Bis zu 225'000 junge Menschen aus ganz Indien pauken hier in einem der diversen Nachhilfeinstitute in der Kleinstadt Kota im nordwestlichen Bundesstaat Rajasthan. Viele erreichen ihr Ziel erst nach mehreren Anläufen, viele auch gar nicht.
Der Pionier
Ohne Pramod Maheshwari gäbe es das heutige Kota nicht. Der 53-Jährige fing Anfang der 1990er Jahre an, in seiner Heimatstadt Kota Nachhilfe in Physik zu geben, im Duo mit einem Mathematiklehrer. Sie waren erfolgreich: Überdurchschnittlich viele ihrer Studierenden schafften den Aufnahmetest an eine der besten Universitäten des Landes.
Darum schicken immer mehr Eltern ihre Kinder nach Kota. Die Bewohner Kotas bauten ihre Häuser in Hostels für Studierende um, gründeten Studentenküchen. Es war der Anfang der 500 Millionen Dollar schweren Lernfabrik, die Kota heute ist.
«Zu Beginn hatten wir sensationellen akademischen Erfolg, weil wir nur die Talentiertesten in unsere Kurse aufnahmen», sagt Maheshwari. Doch ab der Jahrtausendwende gab es immer mehr Coaching-Institute in Kota.
Von den Zehntausenden sind nur fünf Prozent hochbegabt. Niemand sagt den anderen, dass sie den Test wahrscheinlich nicht bestehen.
Die Institute begannen, auch weniger begabte junge Leute zu akzeptieren, sagt der Coaching-Unternehmer. Es sei bald mehr ums Geldverdienen gegangen als um gute Bildung.
Von den Zehntausenden Studierenden, die nach Kota kämen, seien nur fünf Prozent hochbegabt, sagt Maheshwari. Nur sie hätten Chancen, in den Tests weit vorn zu landen. Um sie buhlten alle Institute, mit Stipendien und sogar Jobangeboten für die Eltern.
Mit den übrigen 95 Prozent Studierenden verdienten die Institute ihr Geld. Niemand sage ihnen, dass sie den Test wahrscheinlich nicht bestehen. Pramod Maheshwari ist nicht glücklich über diese Entwicklung, obwohl er mit seiner Coaching-Kette «Career Point» selbst ein wichtiger Mitspieler in der Branche ist.
Kotas DNA ist zerstört worden. Die DNA war exzellent.
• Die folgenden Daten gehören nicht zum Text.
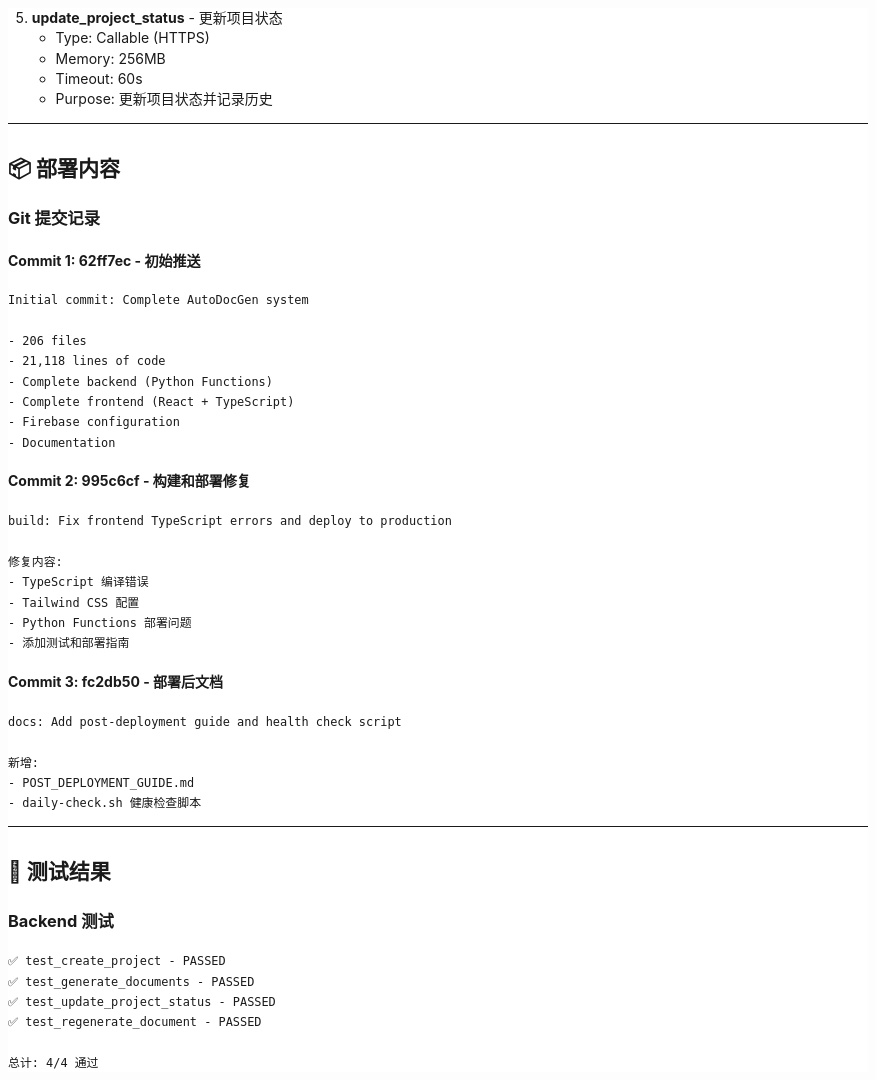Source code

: 5. **update_project_status** - 更新项目状态
   - Type: Callable (HTTPS)
   - Memory: 256MB
   - Timeout: 60s
   - Purpose: 更新项目状态并记录历史

---

## 📦 部署内容

### Git 提交记录

#### Commit 1: 62ff7ec - 初始推送
```
Initial commit: Complete AutoDocGen system

- 206 files
- 21,118 lines of code
- Complete backend (Python Functions)
- Complete frontend (React + TypeScript)
- Firebase configuration
- Documentation
```

#### Commit 2: 995c6cf - 构建和部署修复
```
build: Fix frontend TypeScript errors and deploy to production

修复内容:
- TypeScript 编译错误
- Tailwind CSS 配置
- Python Functions 部署问题
- 添加测试和部署指南
```

#### Commit 3: fc2db50 - 部署后文档
```
docs: Add post-deployment guide and health check script

新增:
- POST_DEPLOYMENT_GUIDE.md
- daily-check.sh 健康检查脚本
```

---

## 🧪 测试结果

### Backend 测试
```
✅ test_create_project - PASSED
✅ test_generate_documents - PASSED
✅ test_update_project_status - PASSED
✅ test_regenerate_document - PASSED

总计: 4/4 通过
```
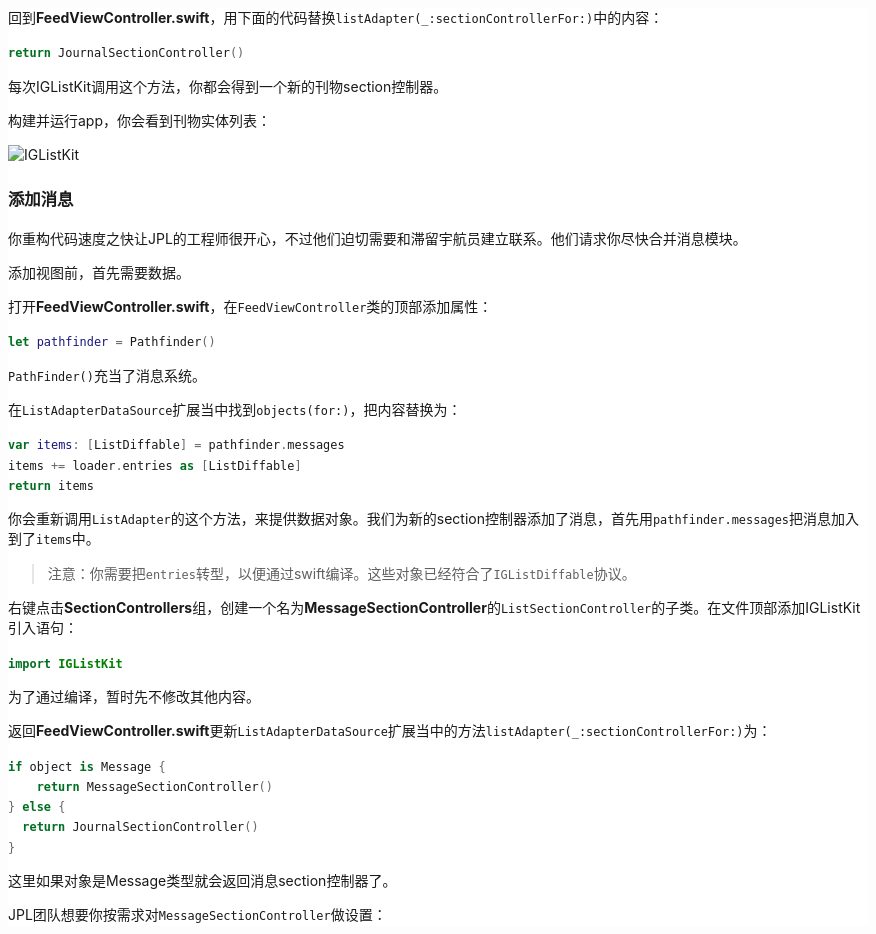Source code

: 回到**FeedViewController.swift**，用下面的代码替换`listAdapter(_:sectionControllerFor:)`中的内容：

```swift
return JournalSectionController()
```

每次IGListKit调用这个方法，你都会得到一个新的刊物section控制器。

构建并运行app，你会看到刊物实体列表：

![IGListKit](https://koenig-media.raywenderlich.com/uploads/2016/11/Simulator-Screen-Shot-Nov-5-2016-3.22.23-PM-281x500.png)

### 添加消息

你重构代码速度之快让JPL的工程师很开心，不过他们迫切需要和滞留宇航员建立联系。他们请求你尽快合并消息模块。

添加视图前，首先需要数据。

打开**FeedViewController.swift**，在`FeedViewController`类的顶部添加属性：

```swift
let pathfinder = Pathfinder()
```

`PathFinder()`充当了消息系统。

在`ListAdapterDataSource`扩展当中找到`objects(for:)`，把内容替换为：

```swift
var items: [ListDiffable] = pathfinder.messages
items += loader.entries as [ListDiffable]
return items
```

你会重新调用`ListAdapter`的这个方法，来提供数据对象。我们为新的section控制器添加了消息，首先用`pathfinder.messages`把消息加入到了`items`中。

> 注意：你需要把`entries`转型，以便通过swift编译。这些对象已经符合了`IGListDiffable`协议。

右键点击**SectionControllers**组，创建一个名为**MessageSectionController**的`ListSectionController`的子类。在文件顶部添加IGListKit引入语句：

```swift
import IGListKit
```

为了通过编译，暂时先不修改其他内容。

返回**FeedViewController.swift**更新`ListAdapterDataSource`扩展当中的方法`listAdapter(_:sectionControllerFor:)`为：

```swift
if object is Message {
	return MessageSectionController()
} else {
  return JournalSectionController()
}
```

这里如果对象是Message类型就会返回消息section控制器了。

JPL团队想要你按需求对`MessageSectionController`做设置：


[1]: https://github.com/Instagram/IGListKit "IGListKit"
[ 2 ]: https://koenig-media.raywenderlich.com/uploads/2019/01/MarsLink_Materials.zip "MarsLink"
[ 3 ]: https://www.raizlabs.com/dev/2014/02/animating-items-in-a-uicollectionview/ "here"
[ 4 ]: https://cocoapods.org/ "CocoaPods"
[ 5 ]: https://developer.apple.com/documentation/swift/imported_c_and_objective-c_apis/importing_objective-c_into_swift "bridging header"
[ 6 ]: https://instagram.github.io/IGListKit/getting-started.html#working-range "working range"
[ 7 ]: https://github.com/Instagram/IGListKit/blob/master/Guides/Getting%20Started.md#diffing "custom model diffing"
[ 8 ]: https://realm.io/news/tryswift-ryan-nystrom-refactoring-at-scale-lessons-learned-rewriting-instagram-feed/ "Realm"
[ 9 ]: https://github.com/Instagram/IGListKit/issues?q=is%3Aissue+is%3Aopen+label%3Astarter-task "starter-task"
Jetzt ist es sehr kommerziell geworden.
Kotas DNA sei zerstört worden, stellt Maheshwari fest. «Die DNA war exzellent. Jetzt ist es sehr kommerziell geworden.» Das zeige sich in deutlich schlechteren Ergebnissen der Kota-Zöglinge bei den landesweiten Tests. Seit 2005 hätten es mehr als ein Drittel der Studierenden aus Kota landesweit unter die Top 100 gebracht. Heute seien es manchmal zwei, manchmal fünf Prozent.
Suizide nach Misserfolgen häufen sich
Das führe zu einem hohen Stresspegel bei den Studierenden, räumt der Bildungsunternehmer ein. Die Folge davon: Drogenmissbrauch, Depressionen, manchmal Selbstmord. Allein in diesem Jahr haben sich schon zwölf Studierende in Kota das Leben genommen. Anfang Mai starb ein 20-Jähriger kurz vor seinem dritten Anlauf zum Medizinstudium. Er hinterliess eine Botschaft: «Sorry, Papa. Ich habe es wieder nicht geschafft.»